7/16 makes my head spin.

Very interesting, though. I'll have to save it and listen to the whole thing. Thank you!


----------



## DrKilroy (Sep 29, 2012)

Very nice! I love David Munrow's recordings!

Best regards, Dr


----------



## hawk (Oct 1, 2007)

Novelette thank you for this knowledge! The music at your link is very nice!!


----------



## Wandering (Feb 27, 2012)

Yoko Ono is weird.










A friend of mine had lost his wife. When he'd get drunk, he'd tell me story as he reminisced the past. His wife had a leg injury and cast one time, she was immobile on the couch, they had an extensive record collection, you probably see where this is going. One record had Lennon on one side, Oko on the other. Husband dear had a repeat play on the Oko side while he was at work, full volume, his wife had thrown all objects within reach at the record player unable to fulfill her goal.

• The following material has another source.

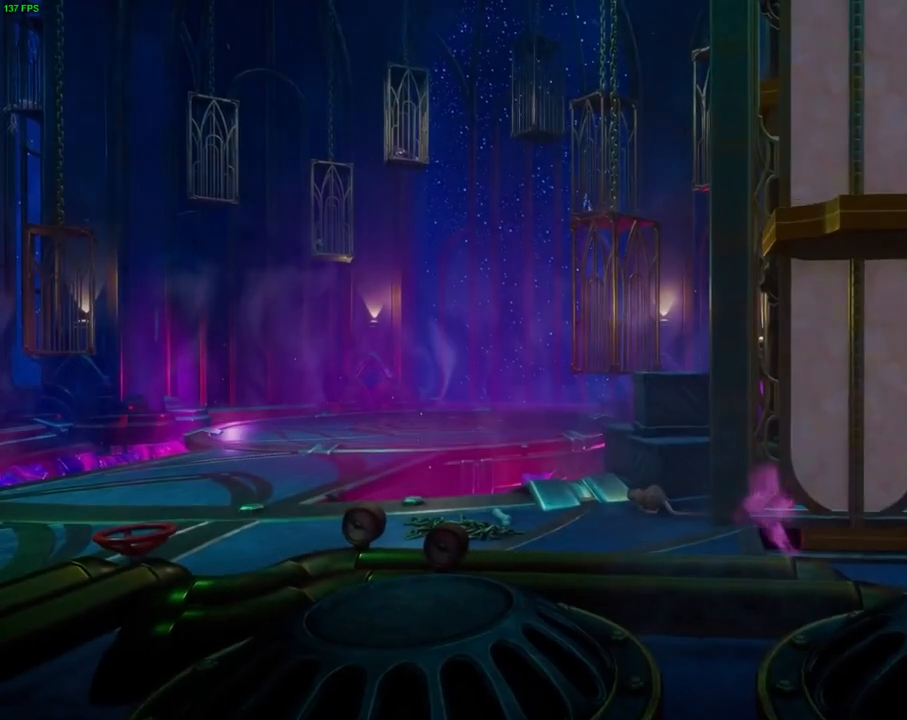
{"dt_ms": 500, "buttons": [], "left_stick": "center", "right_stick": "center", "events": [[217, "CROSS", "up"], [500, "left_stick", "center"]]}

And then he'd say grimly, 'She never forgave me for that.'

They'd actually never married, but had lived together for decades.


----------



## PetrB (Feb 28, 2012)

Thanks for the nice link!

Many a church 'musical ban' came about because the text, for the listener, was made confusing or not clear - and the text was of the uppermost importance to the church.

Hoquetus, in vocal church music, was, I'm sure, thought to 'confuse' the listener, or known to distract the listener's ear more to the music than to pay attention to the texts.

_As Robert Moran said of his "Requiem, Chant du Cygne" - it is like a Musical Ping Pong Game._

Louis Andriessen ~ "Hoketus"





Robert Moran ~ "Chant du Cygne" For four choirs and four instrumental ensembles (spaced at the extreme ends of each side of the building), specifically composed for a cathedral with a very long resonance decay time.


----------



## Wandering (Feb 27, 2012)

Ono isn't weird, I meant unusual, sorry....


----------



## Wandering (Feb 27, 2012)

That is interesting, as far as 'the hocket', wink wink. I've listened to enough older music, and of that mostly Renaissance. Lagrime di San Petro is a favorite of mine. 

The generalized 'Unusual music' thread name made me blurt an unfortunate completely unrelated comment, didn't mean to ruffle any feathers or show even less involvement than usual. I need start apply myself more in conversations instead of simply somehow managing reading something and shout a CABLAMO!!! 

tip toe, tippy tip toe...


----------



## Crudblud (Dec 29, 2011)

The Hoquetus was marginally interesting, I suppose.


----------



## Novelette (Dec 12, 2012)

I originally came upon this genre, if I may call it that, by chance. I was leafing through the New Harvard Dictionary of Music and I chanced to come across the description of these works, after which I looked into them on YouTube.

Music history is so fascinating, especially the history of Medieval music.


----------



## Wandering (Feb 27, 2012)

I agree, though it has been awhile since I'd read anything on it, the history is fascinating. I did recently get a Hildegard bio.

I remember as a kid, reading something about a very famous blind performer/organist/composer, there was a sculpture of him in the encyclopedia I had. Also something about a true mammoth vocal composition written by Ockeghem, if I'm not mistaken? And many other things in which I've simply been too lazy to investigate.


----------



## Huilunsoittaja (Apr 6, 2010)

Clovis said:


> I agree, though it has been awhile since I'd read anything on it, the history is fascinating. I did recently get a Hildegard bio.
> 
> I remember as a kid, reading something about a very famous blind performer/organist/composer, there was a sculpture of him in the encyclopedia I had. Also something about a true mammoth vocal composition written by Ockeghem, if I'm not mistaken? And many other things in which I've simply been too lazy to investigate.


Landini was a great Renaissance composer, and he was blind from childhood.

Ockeghem wrote a bunch of stuff, but his Missa Prolationum is was one of the most fascinating/unusual pieces of music in all of Music History. It uses a Mensuration Canon.

What you're hearing is 2 lines of music... _but 4 mensuration signs._


----------



## Novelette (Dec 12, 2012)

Yes! Yes! The Prolation Mass! One of the most interesting works in the entire polyphonic repertoire. I daresay, it has a place occupied also only by Brahms' obscure, but very excellent, Missa Canonica.


----------